Updates with the proper version and component name.
reproduced this again this morning. It appears that this time everyone is stuck waiting for morph-05 to fence morph-02 (the node which was taken down and brought back up). So now morph-02 is stuck trying to join back in and everyone else is stuck in recovery waiting for morph-05 to fence morph-02. However there are no messages in the syslog on morph-05 about it attempting any fence operations on anyone.
Without trying I saw this or something similar myself a couple days ago. I tried many things to reproduce it but couldn't. I added some new debugging data we can collect if it happens again. - fenced now adds an extra line to syslog saying "fencing deferred to <nodeid>" when one of the other nodes is supposed to be doing the fencing. Look for this info next time. - /proc/cluster/sm_debug has some additional info -- it should verify where things are getting stuck. Best, of course, would be to run with debugging output captured to a file "fenced -D > fenced.log" (although this may not be practical if you can't reproduce it very reliably.)
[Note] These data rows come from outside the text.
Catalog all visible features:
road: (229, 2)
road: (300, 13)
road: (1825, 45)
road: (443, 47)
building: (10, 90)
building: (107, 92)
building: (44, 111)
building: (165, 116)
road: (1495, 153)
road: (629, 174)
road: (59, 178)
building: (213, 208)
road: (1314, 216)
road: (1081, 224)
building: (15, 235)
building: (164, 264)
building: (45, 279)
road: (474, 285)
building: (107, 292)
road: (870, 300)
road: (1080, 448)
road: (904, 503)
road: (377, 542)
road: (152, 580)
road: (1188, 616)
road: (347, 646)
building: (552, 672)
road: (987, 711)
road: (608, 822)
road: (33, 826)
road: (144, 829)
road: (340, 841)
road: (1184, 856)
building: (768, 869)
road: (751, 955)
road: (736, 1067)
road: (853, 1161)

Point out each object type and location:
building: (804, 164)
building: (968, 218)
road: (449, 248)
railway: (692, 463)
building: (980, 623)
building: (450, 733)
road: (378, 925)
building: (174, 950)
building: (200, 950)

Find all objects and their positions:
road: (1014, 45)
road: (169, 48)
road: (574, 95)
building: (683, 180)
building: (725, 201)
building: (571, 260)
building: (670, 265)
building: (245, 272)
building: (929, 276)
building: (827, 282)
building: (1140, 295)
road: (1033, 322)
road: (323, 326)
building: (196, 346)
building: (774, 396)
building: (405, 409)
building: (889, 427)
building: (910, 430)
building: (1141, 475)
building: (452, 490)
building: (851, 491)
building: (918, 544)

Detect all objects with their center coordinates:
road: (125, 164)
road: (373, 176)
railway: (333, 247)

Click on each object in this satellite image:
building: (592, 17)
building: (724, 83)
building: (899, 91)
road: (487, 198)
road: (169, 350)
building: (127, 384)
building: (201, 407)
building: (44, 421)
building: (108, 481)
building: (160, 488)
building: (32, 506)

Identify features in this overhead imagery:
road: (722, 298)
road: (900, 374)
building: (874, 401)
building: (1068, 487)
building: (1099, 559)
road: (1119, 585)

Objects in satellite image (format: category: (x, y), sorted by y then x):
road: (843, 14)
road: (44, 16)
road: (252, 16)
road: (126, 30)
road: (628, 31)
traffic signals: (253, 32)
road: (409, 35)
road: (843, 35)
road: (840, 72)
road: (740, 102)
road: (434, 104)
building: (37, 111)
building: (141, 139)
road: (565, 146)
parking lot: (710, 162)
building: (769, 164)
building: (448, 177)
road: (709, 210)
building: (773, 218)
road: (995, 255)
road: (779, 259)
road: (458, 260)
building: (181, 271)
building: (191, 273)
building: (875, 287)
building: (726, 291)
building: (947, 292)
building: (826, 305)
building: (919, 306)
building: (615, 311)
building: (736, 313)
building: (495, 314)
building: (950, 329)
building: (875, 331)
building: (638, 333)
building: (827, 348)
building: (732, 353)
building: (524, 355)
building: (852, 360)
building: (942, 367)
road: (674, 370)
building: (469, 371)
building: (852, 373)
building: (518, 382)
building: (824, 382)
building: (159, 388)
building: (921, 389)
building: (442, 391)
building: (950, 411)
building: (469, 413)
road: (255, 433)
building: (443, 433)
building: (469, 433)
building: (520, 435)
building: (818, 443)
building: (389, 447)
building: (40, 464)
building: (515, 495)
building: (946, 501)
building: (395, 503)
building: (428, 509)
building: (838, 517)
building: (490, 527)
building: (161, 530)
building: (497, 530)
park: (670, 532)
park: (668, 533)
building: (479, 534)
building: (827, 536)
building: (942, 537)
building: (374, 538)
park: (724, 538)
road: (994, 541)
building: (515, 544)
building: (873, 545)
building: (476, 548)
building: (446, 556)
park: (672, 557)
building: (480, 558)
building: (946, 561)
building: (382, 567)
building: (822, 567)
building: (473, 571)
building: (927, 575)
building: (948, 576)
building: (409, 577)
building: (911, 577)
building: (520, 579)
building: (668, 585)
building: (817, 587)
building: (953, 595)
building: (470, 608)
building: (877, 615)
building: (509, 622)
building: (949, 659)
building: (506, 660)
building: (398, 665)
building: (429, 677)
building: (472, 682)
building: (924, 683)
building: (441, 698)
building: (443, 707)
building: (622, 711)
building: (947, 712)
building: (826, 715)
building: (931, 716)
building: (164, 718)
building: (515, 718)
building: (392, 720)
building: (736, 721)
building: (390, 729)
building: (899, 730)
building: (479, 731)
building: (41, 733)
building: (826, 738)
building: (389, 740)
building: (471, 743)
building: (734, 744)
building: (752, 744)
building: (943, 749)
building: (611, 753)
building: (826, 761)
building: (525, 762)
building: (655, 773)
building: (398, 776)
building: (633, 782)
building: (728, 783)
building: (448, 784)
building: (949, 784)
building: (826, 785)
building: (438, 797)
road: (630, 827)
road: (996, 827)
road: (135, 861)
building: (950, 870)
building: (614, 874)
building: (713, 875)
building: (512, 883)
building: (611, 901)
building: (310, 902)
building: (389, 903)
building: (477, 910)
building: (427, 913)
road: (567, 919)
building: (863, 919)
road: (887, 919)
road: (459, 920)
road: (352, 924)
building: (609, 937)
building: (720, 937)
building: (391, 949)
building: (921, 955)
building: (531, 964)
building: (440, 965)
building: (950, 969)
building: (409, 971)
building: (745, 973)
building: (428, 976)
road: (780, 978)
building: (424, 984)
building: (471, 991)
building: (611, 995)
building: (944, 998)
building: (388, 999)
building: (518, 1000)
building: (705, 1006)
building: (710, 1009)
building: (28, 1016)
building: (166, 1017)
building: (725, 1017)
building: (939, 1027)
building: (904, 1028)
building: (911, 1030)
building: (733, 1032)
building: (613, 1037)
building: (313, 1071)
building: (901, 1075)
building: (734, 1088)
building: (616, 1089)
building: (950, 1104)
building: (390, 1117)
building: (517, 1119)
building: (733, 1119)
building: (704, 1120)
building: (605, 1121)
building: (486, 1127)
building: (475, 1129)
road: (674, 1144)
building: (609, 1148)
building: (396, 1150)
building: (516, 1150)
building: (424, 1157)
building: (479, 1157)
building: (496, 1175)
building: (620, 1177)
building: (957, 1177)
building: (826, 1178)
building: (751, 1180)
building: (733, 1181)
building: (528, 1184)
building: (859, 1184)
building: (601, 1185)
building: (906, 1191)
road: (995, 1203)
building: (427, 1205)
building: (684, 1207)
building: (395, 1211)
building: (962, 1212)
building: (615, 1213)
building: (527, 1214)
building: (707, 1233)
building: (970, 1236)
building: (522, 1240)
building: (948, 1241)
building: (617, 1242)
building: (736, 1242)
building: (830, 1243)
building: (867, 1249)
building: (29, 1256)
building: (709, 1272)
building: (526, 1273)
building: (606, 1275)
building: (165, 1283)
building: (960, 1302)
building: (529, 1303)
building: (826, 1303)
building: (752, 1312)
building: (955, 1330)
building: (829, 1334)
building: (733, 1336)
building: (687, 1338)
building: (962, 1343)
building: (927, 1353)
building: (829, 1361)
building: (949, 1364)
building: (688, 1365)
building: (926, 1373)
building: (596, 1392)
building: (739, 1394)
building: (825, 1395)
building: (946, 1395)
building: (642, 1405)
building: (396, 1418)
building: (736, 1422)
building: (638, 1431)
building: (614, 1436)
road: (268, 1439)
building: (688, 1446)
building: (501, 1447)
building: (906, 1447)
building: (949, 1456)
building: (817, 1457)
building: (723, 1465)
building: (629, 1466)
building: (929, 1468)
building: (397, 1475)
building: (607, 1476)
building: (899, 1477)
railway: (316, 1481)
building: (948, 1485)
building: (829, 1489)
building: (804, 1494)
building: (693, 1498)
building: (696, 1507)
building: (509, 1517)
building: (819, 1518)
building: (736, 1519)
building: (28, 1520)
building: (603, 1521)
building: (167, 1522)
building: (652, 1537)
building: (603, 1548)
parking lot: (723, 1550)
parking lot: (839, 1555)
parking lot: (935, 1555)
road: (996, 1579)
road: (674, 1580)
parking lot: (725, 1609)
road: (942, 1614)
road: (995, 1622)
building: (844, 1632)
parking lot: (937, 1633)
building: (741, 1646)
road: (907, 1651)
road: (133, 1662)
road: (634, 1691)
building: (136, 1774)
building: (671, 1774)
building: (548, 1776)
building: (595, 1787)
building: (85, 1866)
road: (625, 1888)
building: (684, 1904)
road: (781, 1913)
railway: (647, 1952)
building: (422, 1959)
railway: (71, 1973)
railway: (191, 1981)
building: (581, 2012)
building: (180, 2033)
This could be related to bz143269, although in that bug _only_ the mount group is stuck in recovery.
Saw this again yesterday. fenced is still sitting in pause() waiting for a signal. SM has started the sg which means the signal should have been sent. Is the signal getting lost somewhere or is fenced missing it, or ... ? I ran "killall -s SIGUSR1 fenced" to deliver the signal manually and fenced correctly woke up, found it needed to fence va04 and forked off fence_manual.
tadpol provided this link which appears to explain this problem precisely: http://www.gnu.org/software/libc/manual/html_node/Pause-Problems.html#Pause%20Problems The fix should be pretty quick.
should be fixed now; using this: http://www.gnu.org/software/libc/manual/html_node/Sigsuspend.html#Sigsuspend (It was never possible to reliably reproduce this, so verifying the fix will probably require just not seeing it for some time.)
Could this bug and bz128059 be related?
Have not seen this issue of all services stuck in recovery lately.